Description from this web page: “This is the first book to demonstrate the crucial role that the urban masses played in shaping political change as Mexico struggled to become a stable, independent nation state in the nineteenth century. Richard Warren examines the political world of Mexico City during the first tumultuous decades of the nineteenth century, from King Ferdinand VII's abdication of the Spanish crown in 1808 to the end of Mexico's first federal republic in 1836. He shows that the relationship between elites and the urban masses was central to Mexico's political evolution during the struggle for independence and in the decades thereafter. As alternative political models were contested, the poor stepped into the political arena in both traditional and new forms, from riots to electoral campaigns. Warren explains how their presence influenced elite perceptions of the new nation's problems and potential solutions. Control of Mexico City, capital of both the old viceroyalty and the new nation, was essential to any group aspiring to national authority. Its population often served as the first wave of "public opinion" to respond to the national policies. This book reveals important themes: the changing role of elections in the transfer of power at the municipal and congressional levels, and the place of electoral practices in the broader political culture; the relationship between the evolving concept of popular sovereignty, the political mobilization of the masses, and elite programs to put society back in order; and the conflict between the municipal and national governments over the distribution of authority and the role of the masses in this situation. This volume sheds new light on this poorly understood era and shows the importance of the urban masses both as actors in their own right and as objects addressed in elite discourse and programs. Vagrants and Citizens is ideal for courses on Mexican history and Latin American studies.”

Overview of Latin American Electoral Systems by the Inter-American Dialogue


This page contains a brief summary of the electoral systems in Latin America. Provides the following information on Latin American nations: presidential system, legislative system, governors and municipalities, and general electoral information. For instance, in Bolivia, the presidential system is described as follows: “Beginning in 1997, the president will be elected for a five-year term without the possibility of consecutive re-election. The president may run for office again after one term has passed. If no candidate receives a majority, the Congress chooses the president from among the top three candidates in a secret ballot.”
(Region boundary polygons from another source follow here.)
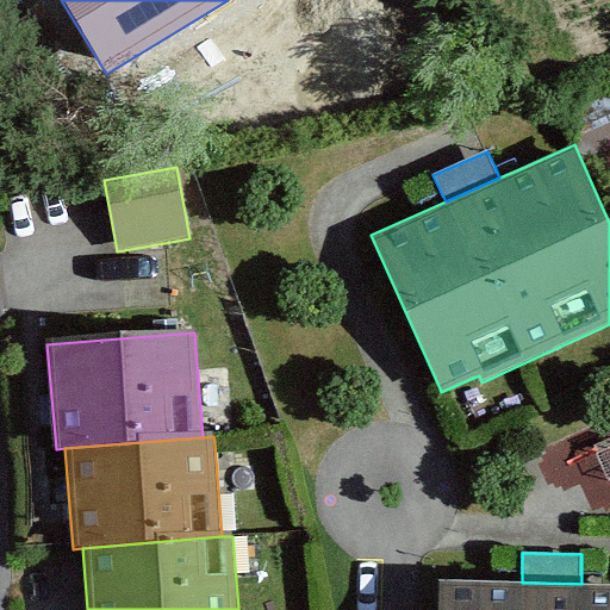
[(506,582),(441,580),(440,609),(609,609),(609,584),(604,584),(582,584),(522,583),(506,582)]
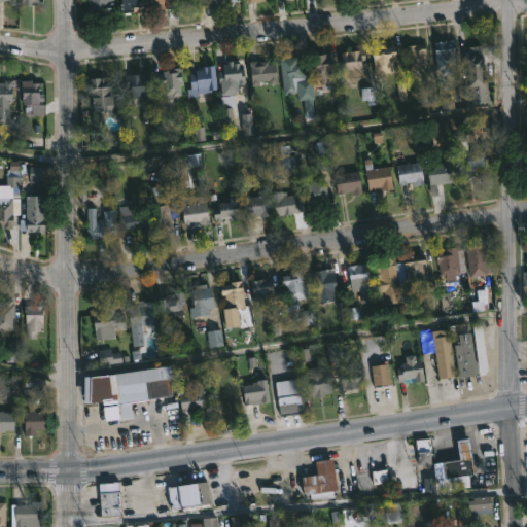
[(112,13),(90,15),(90,4),(89,3),(88,0),(115,0),(116,6),(114,6),(114,12),(112,12),(112,13)]
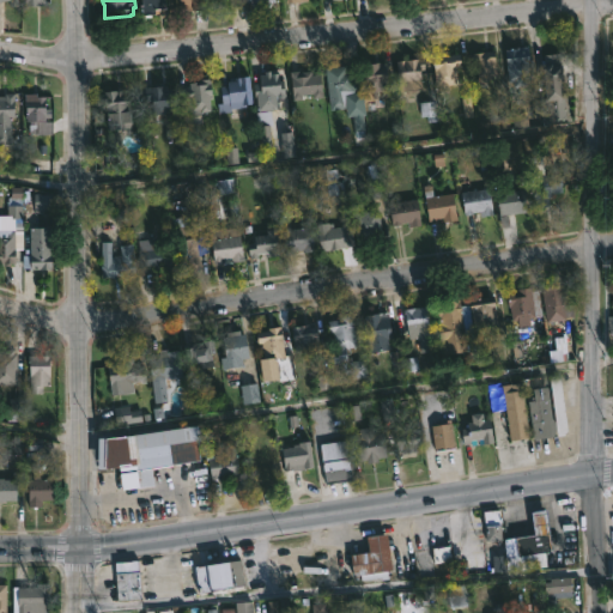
[(164,0),(167,16),(155,16),(155,13),(151,14),(151,17),(145,17),(145,14),(140,16),(139,12),(140,10),(139,0),(164,0)]
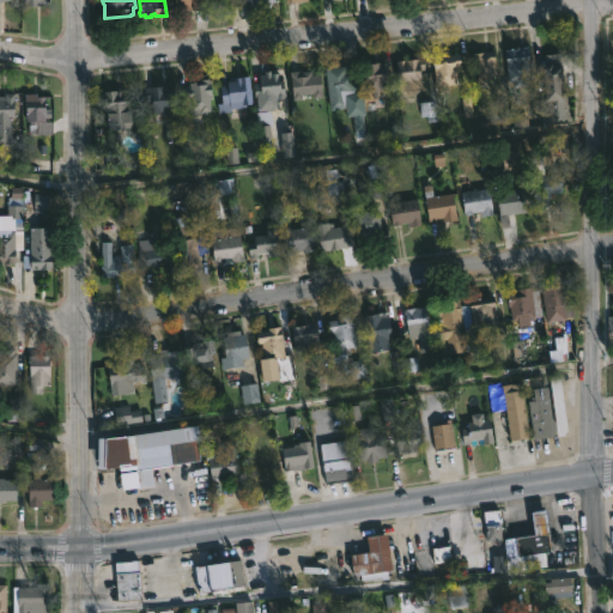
[(205,0),(206,11),(181,12),(181,7),(178,7),(177,0),(205,0)]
The general electoral information provided for Peru reads, “In April 1992, President Fujimori dissolved Congress and called for new congressional elections. The new 80-member Congress served for two years and drafted a new Constitution, which was approved by a nationwide referendum in October 1993 by 52% of the people who voted. The new Constitution dissolved regional government and created a larger 120-member unicameral Congress. The new Constitution also permits the president to run for re-election.”

This page also provides information on recent and upcoming elections in Latin America.